New

IT Threat Detection, Part 3

Notebook

SingleStore Notebooks

IT Threat Detection, Part 3

Note

This tutorial is meant for Standard & Premium Workspaces. You can't run this with a Free Starter Workspace due to restrictions on Storage. Create a Workspace using +group in the left nav & select Standard for this notebook. Gallery notebooks tagged with "Starter" are suitable to run on a Free Starter Workspace

Get pipeline data from Confluent (Kafka)

We recommend for that step to use a S1+ size workspace

Action Required

Make sure to select the siem_log_kafka_demo database from the drop-down menu at the top of this notebook. It updates the connection_url which is used by the %%sql magic command and SQLAlchemy to make connections to the selected database.

In [1]:

%%sql
DROP PIPELINE IF EXISTS `siem_log_real`;
DROP TABLE IF EXISTS `siem_log_real`;

We start creating a simple table to load the logs into a JSON column

In [2]:

%%sql
CREATE TABLE IF NOT EXISTS `siem_log_real` (
  `logs` JSON COLLATE utf8_bin
  , SHARD KEY ()
) AUTOSTATS_CARDINALITY_MODE=PERIODIC AUTOSTATS_HISTOGRAM_MODE=CREATE SQL_MODE='STRICT_ALL_TABLES';

We create a pipeline from the Confluent Cluster with an interval of 20ms

In [3]:

%%sql
CREATE PIPELINE `siem_log_real`
AS LOAD DATA KAFKA 'pkc-p11xm.us-east-1.aws.confluent.cloud:9092/singlestore_topic'
CONFIG '{\"sasl.username\": \"WTIVCYPLUAIMIAYQ\",\n         \"sasl.mechanism\": \"PLAIN\",\n         \"security.protocol\": \"SASL_SSL\",\n         \"ssl.ca.location\": \"/etc/pki/ca-trust/extracted/pem/tls-ca-bundle.pem\"}'
CREDENTIALS '{"sasl.password": "/qIOhlTFEK8RNNCc1qSOnpNj4mqhXfudBlQQFgRfc0qBEjfm99VcyvEuwPILBcnv"}'
BATCH_INTERVAL 20
DISABLE OFFSETS METADATA GC
INTO TABLE `siem_log_real`
FIELDS TERMINATED BY '\t' ENCLOSED BY '' ESCAPED BY '\\'
LINES TERMINATED BY '\n' STARTING BY '';

Let's start the pipeline

In [4]:

%%sql
START PIPELINE siem_log_real;

We extract a few elements from the JSON column such as timestamp, Log_ID, and the vector to be stored in a blob format. Data is extracted as soon as an update is made to the table

In [5]:

%%sql
ALTER TABLE siem_log_real
ADD COLUMN Timestamp as JSON_EXTRACT_STRING(`logs`,'Timestamp') PERSISTED datetime,
ADD COLUMN model_res_blob AS JSON_ARRAY_PACK_F32(JSON_EXTRACT_STRING(`logs`, 'model_res')) PERSISTED BLOB,
ADD COLUMN Log_ID AS JSON_EXTRACT_BIGINT(`logs`, 'Log_ID') PERSISTED bigint;

Install libraries for real-time dashboarding with Perspective

In [6]:

%pip install perspective-python --quiet

In [7]:

import perspective
import threading
import random
import time
from datetime import datetime, date
from perspective import Table, PerspectiveWidget
import warnings
warnings.filterwarnings('ignore')

Task to carry out
According to the threat-detection notebook, why must the siem_log_kafka_demo database be selected from the drop-down menu at the top?

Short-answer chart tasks
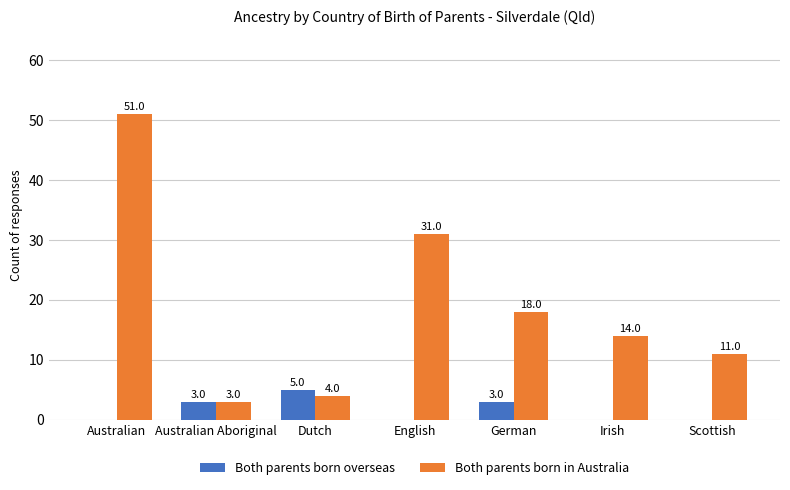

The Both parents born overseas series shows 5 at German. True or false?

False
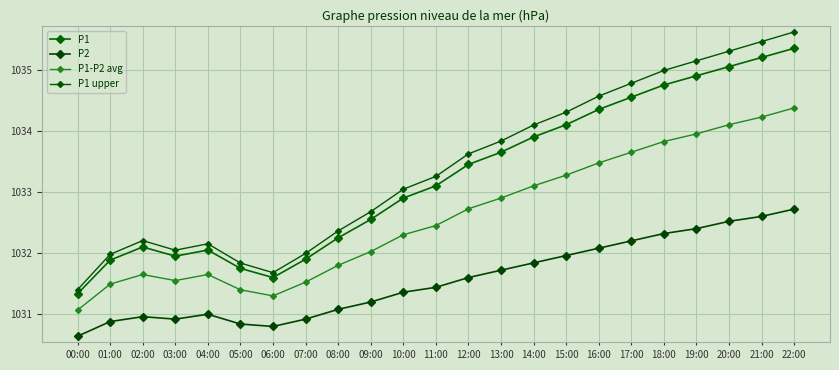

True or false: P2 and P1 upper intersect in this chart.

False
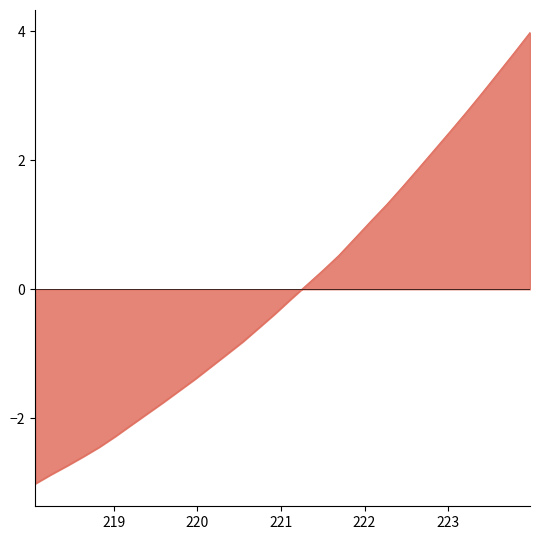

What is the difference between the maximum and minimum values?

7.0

Result of the exercise
Selecting that database updates the connection_url. The %%sql magic command and SQLAlchemy use the connection_url to connect to the selected database.